AnnaMaria Jackson-Phelps spoke with Penny Arcade Director of Events Ryan Hartman about the future of Pax Unplugged. Although they don’t report attendance numbers, Hartman said the show doubled in size this year.
What is PAX and how did it get started?
PAX was started by Mike Krahuik and Jerry Holkins as Penny Arcade Expo back in 2004. They started the show simply from the perspective of attending other conventions and wanting to fill a building with the cool stuff that interested them. And honestly that’s still what it is 15 years later. We are simply throwing a party full of stuff we find interesting for a bunch of like minded friends.
How did Pax Unplugged becomes its own entity?
We came up with Unplugged because the tabletop scene at our existing shows was so massive and such an important part of our existing PAX shows we thought it was overdue to pull it out and properly establish it as it’s own show. The industry is so large and booming at this point that it only made sense and the success of the show so far reflects that.
How well did the debut show do last year?

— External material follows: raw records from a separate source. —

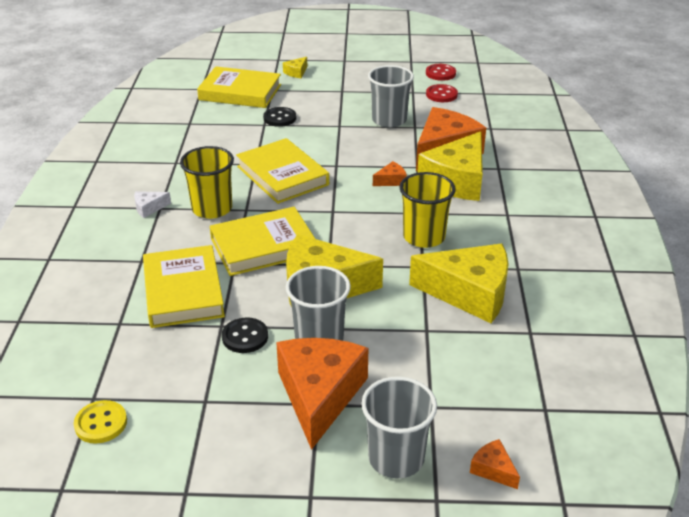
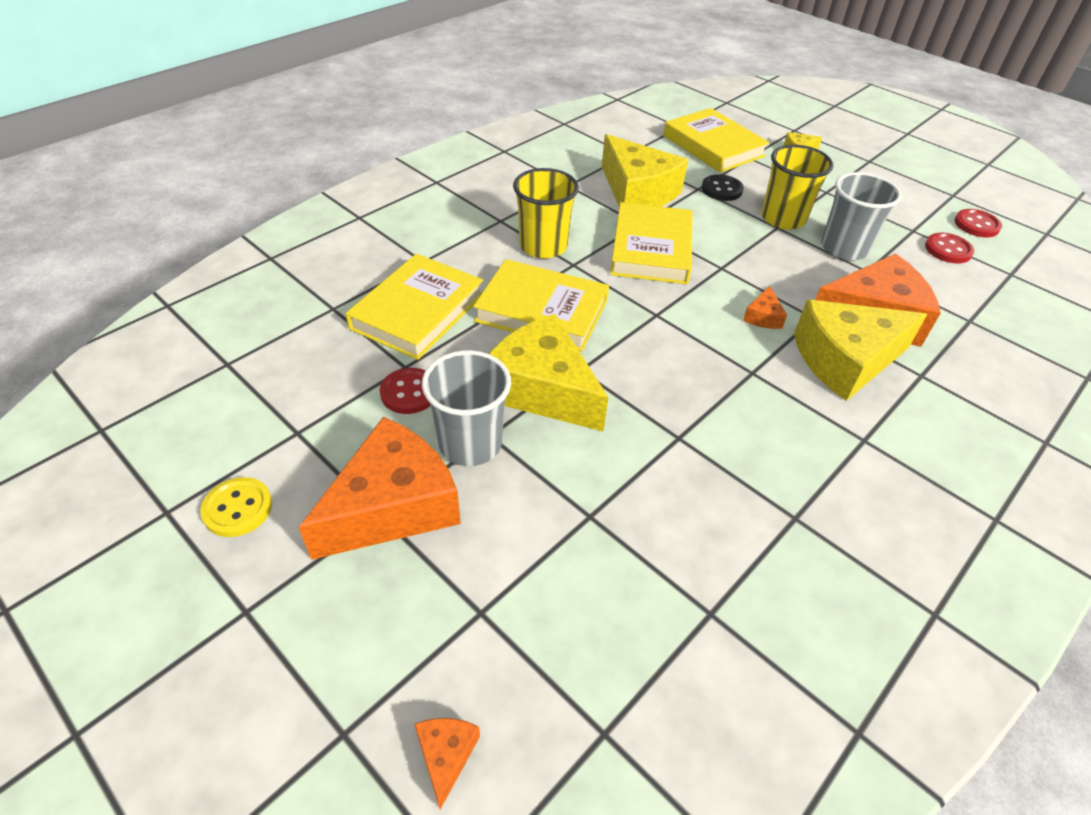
camera: 40 degrees right, 10 degrees up
yellow button [74,400,127,444] -> yellow button moved to [200,477,272,537]
white cheese [134,191,171,218] -> none
black button [222,317,268,353] -> red button [380,368,430,414]
grey cup [361,376,437,479] -> none
orange cheese [373,161,407,186] -> orange cheese turned 90 degrees clockwise [743,286,787,329]
yellow cup [399,172,456,248] -> yellow cup moved to [761,145,833,230]
yellow cheese [409,243,508,323] -> yellow cheese moved to [602,134,688,207]

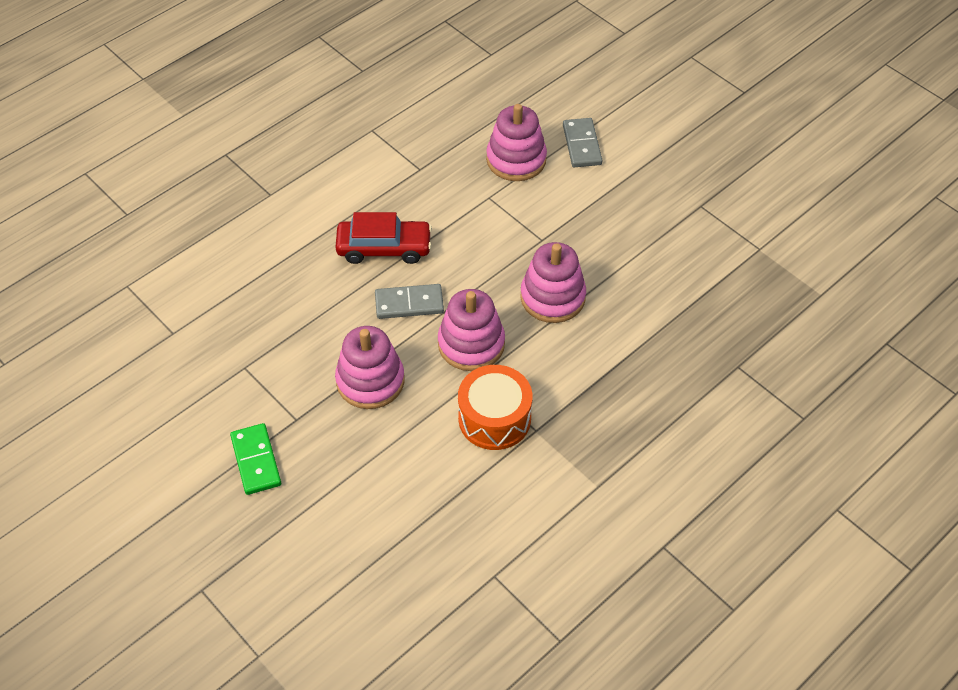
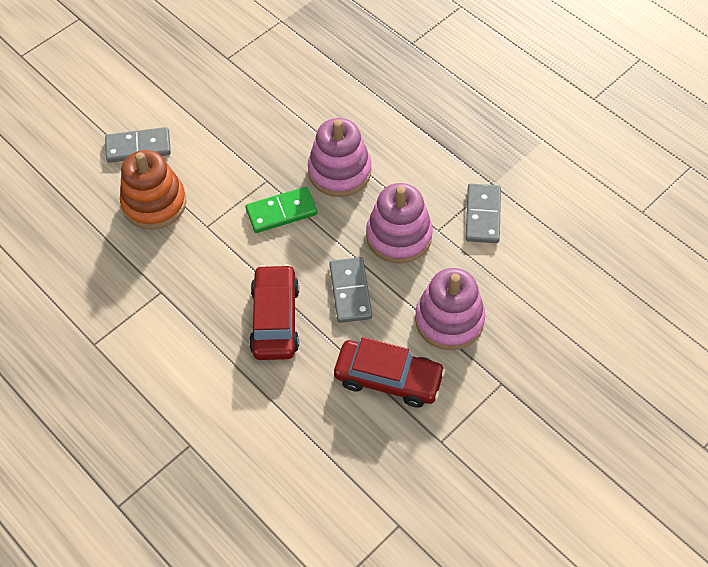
camera: 90 degrees left, 5 degrees up
green domino [230,423,281,495] -> green domino moved to [245,187,317,233]
orange drum [458,365,532,450] -> grey domino [466,184,501,243]
pink stacking toy [486,104,547,181] -> orange stacking toy [120,150,187,230]
none -> red car [334,337,446,408]

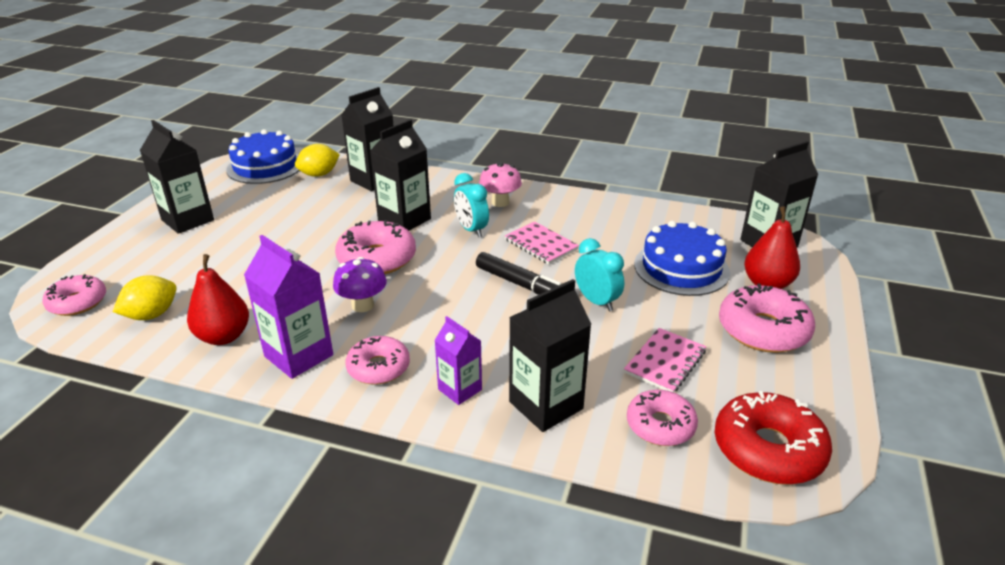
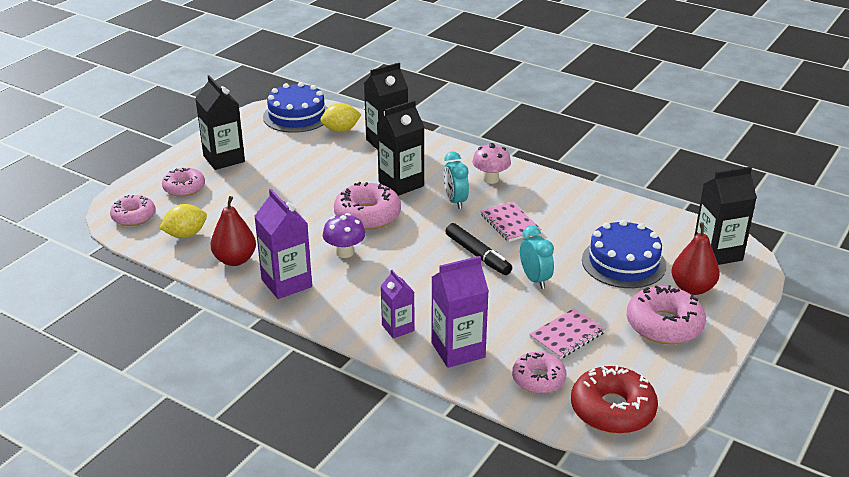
camera: 15 degrees right, 0 degrees up
pink donut [345,336,410,385] -> pink donut moved to [162,168,205,197]
black carton [509,279,591,432] -> purple carton [431,256,489,368]

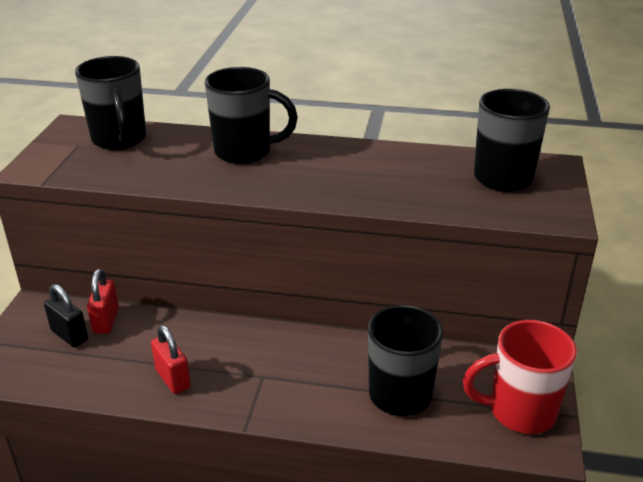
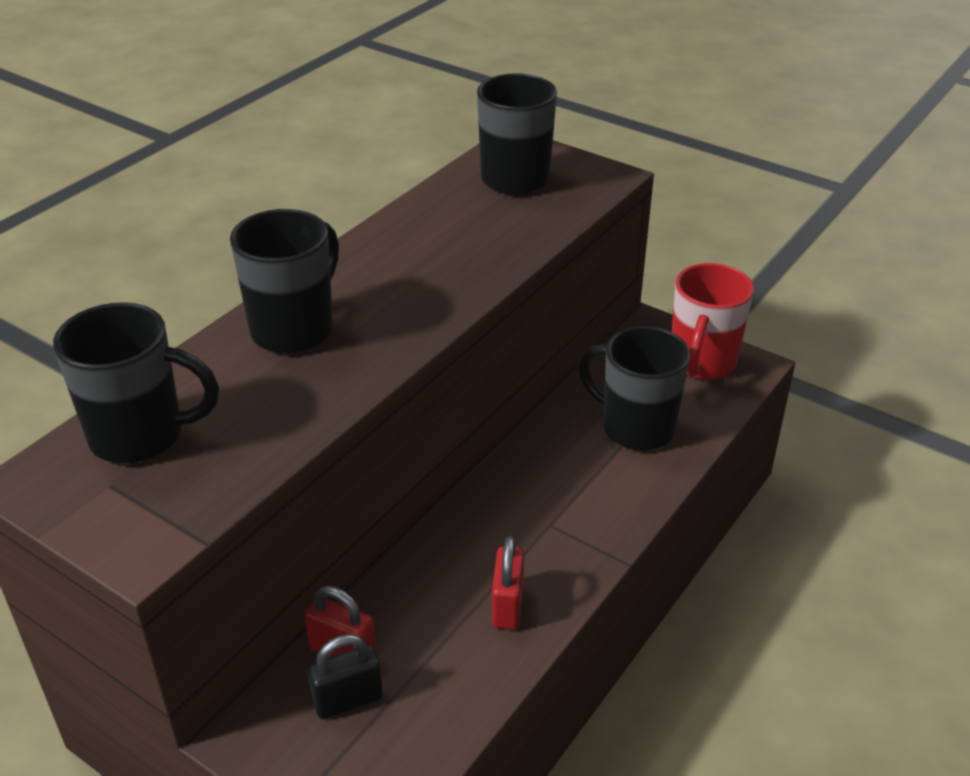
camera: 65 degrees left, 5 degrees up
red padlock [151,325,191,394] -> red padlock turned 75 degrees counterclockwise [492,536,525,630]

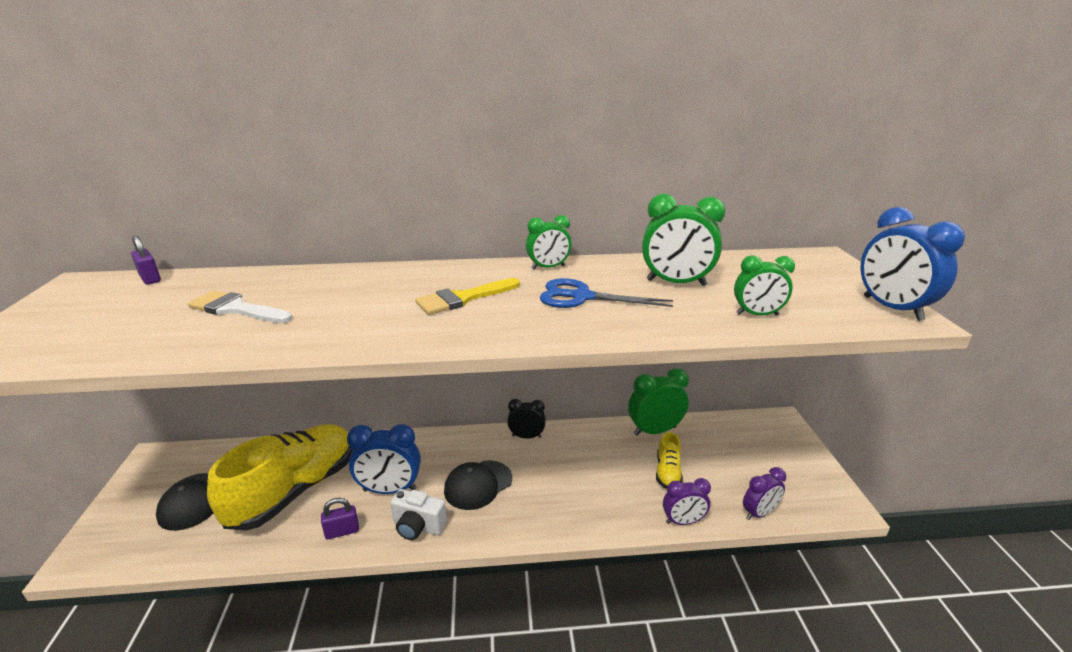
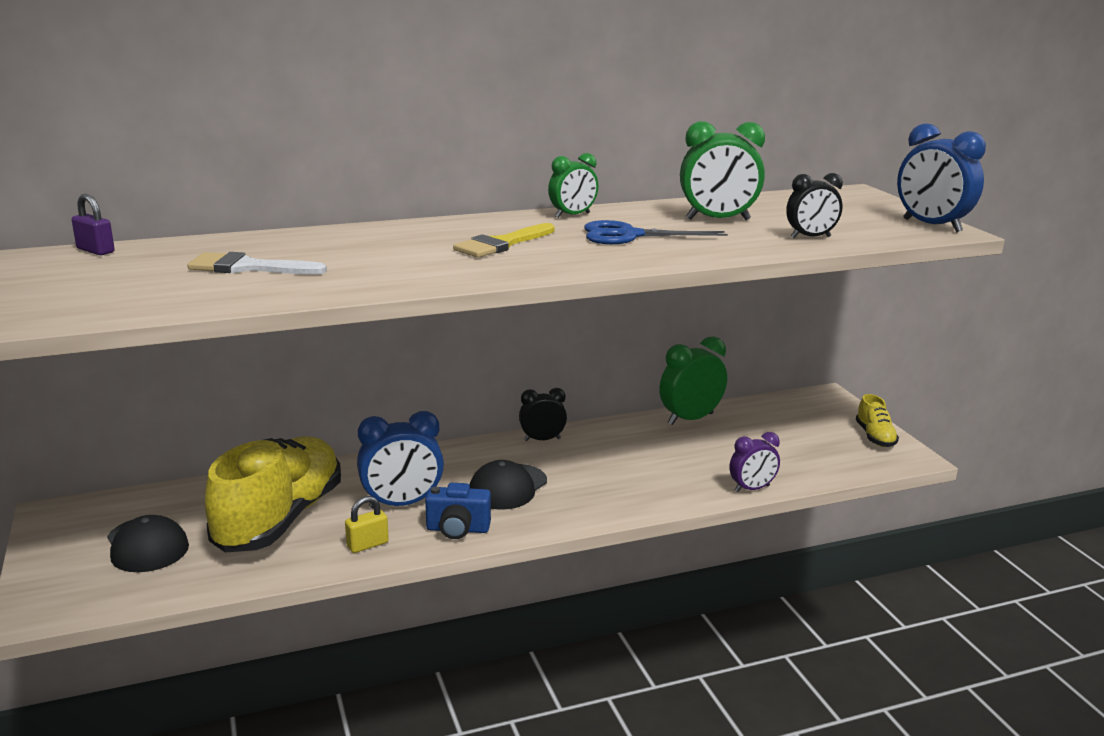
camera: 15 degrees left, 5 degrees down
purple padlock [321,498,359,539] -> yellow padlock [345,496,389,553]
white camera [390,489,447,540] -> blue camera [425,483,491,539]
yellow shoe [656,432,683,489] -> yellow shoe moved to [856,394,899,447]
green clock [734,255,795,316] -> black clock [786,173,843,238]
purple clock [743,467,786,520] -> none

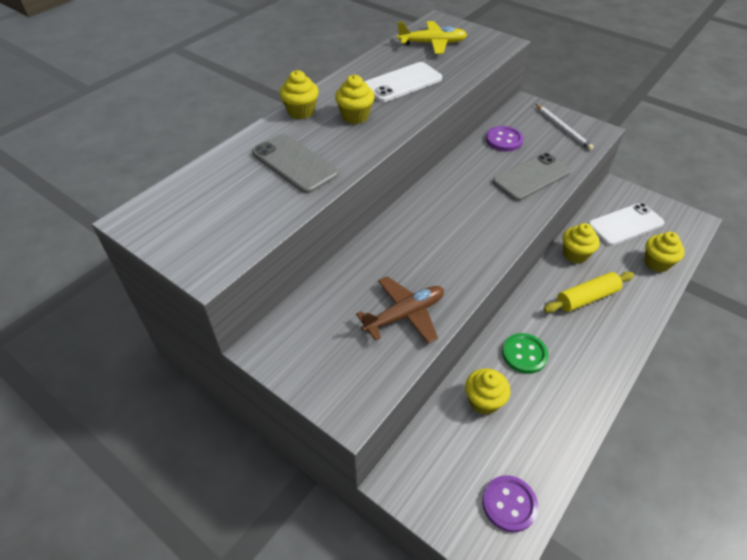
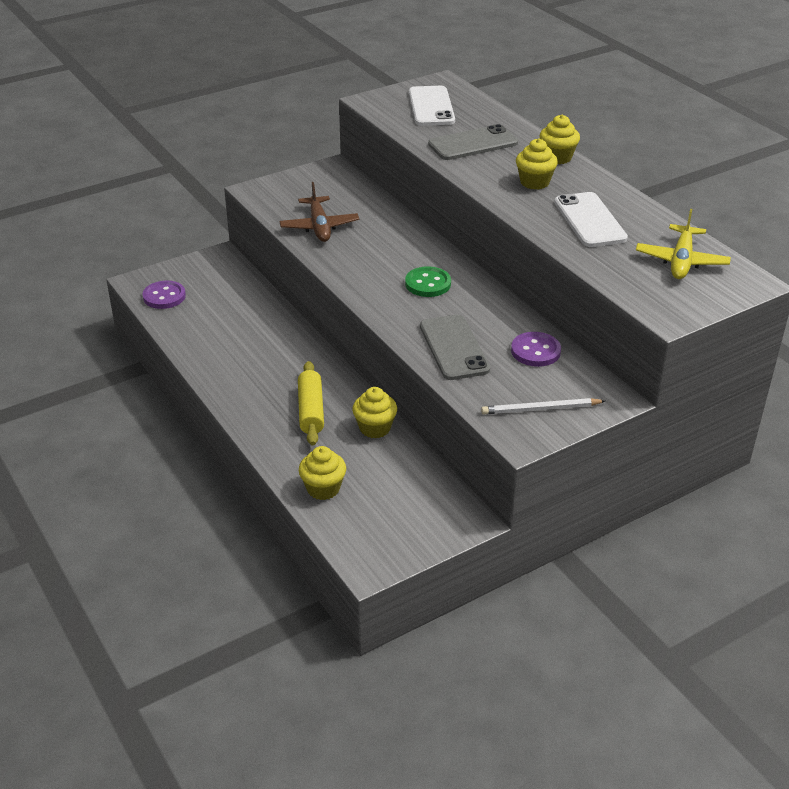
camera: 110 degrees right, 10 degrees down
yellow cupcake [465,368,511,415] -> none
green button [502,333,548,374] -> green button moved to [405,266,451,297]
white phone [588,203,665,246] -> white phone moved to [409,86,455,126]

We started Unplugged last year, this is year two and it’s been fantastic on both ends. Year one beat all of our expectations and the feedback we got after the show was incredible. Thankfully since year one was so successful we were able to ramp up our growth on an even quicker timetable. The entire show has doubled in size year-on-year, a size we might not have been able to achieve if not for the happy success of year one.
Why choose Philly as the home of Pax Unplugged?
Philadelphia made sense for a lot of reasons. We talked to a bunch of game publishers when looking where to put this show and much of their data indicated north east and mid-Atlantic would do well. Philadelphia is so central and you are able to get into other major metro areas so easily. Also the tabletop scene within Philadelphia was so accommodating and we saw so many growth opportunities with up and coming board game facilities and gaming groups. Lastly, being from Philadelphia myself probably had a non-zero impact on the choice as well.
What was different for attendees this year?
We’ve blown the doors off the place year on year. It’s a lot of the same but just bigger. We listened to the fan feedback year one in that they wanted more RPG’s, more Expo space, more Freeplay, more panels, and so on and we did our best to give them what they wanted. We’ve also made changes to the way people register for tourneys and roleplay events, so we can get everyone in and playing games even faster. We read every single piece of feedback from last year and responded accordingly and will continue to do so on all our shows.
Would you be able to share attendance from last year vs this one?
We don’t like to make the attendance numbers on each PAX known, so as to avoid a perceived rivalry within our brand. We love all PAX shows equally. I can tell you that PAX Unplugged has doubled in overall size and attendance year on year, which is no small feat. We are extremely proud of both the launch and subsequent second year growth of PAX Unplugged.
What does Pax Unplugged hope to offer the analog games scene and community?
It feels cliche to say but, community. The community and culture that exists around PAX is something that’s really special and it’s something that PAX alone can offer. We work really hard to make these events feel more like family gatherings than some sort of exhibition slog. So we hope above all else, we can offer gamers and fans a sense of community and connection that they might not be able to get in other places.
What things do you particularly think you improved this year?
There was a lot we did correct right out of the gates, but we are always striving to improve. After year one we got feedback about line organization and the registration process in some area, most noticeably the RPG zones. We’ve improved the process by taking over some of the heavy lifting that our partners had been doing, and running registration for them. We’ve also made it easier to preregister as well as separating the individual areas of the show more coherently so as not to have the lines and overflow impede each.
Anything you’ll definitely be doing different next year?
Just like year one, we are very happy with how things proceeded this time around but we always want to get better. So in looking to make the show stronger, we have some ideas on overall building layout – making the building even more coherent and easier to navigate. Likewise we will streamline the security process, which was a great addition to the show, by working on communication between PAX staff and the guards hired to monitor the entrances. We want everyone in the building and having fun as quickly and safely as possible.
But beyond that we will survey everyone after the show and if there is more feedback and suggestions that we hear we will take them into consideration and look to make the show better. Nothing is perfect and when you think you are, that means you are falling behind. You should always be striving to improve.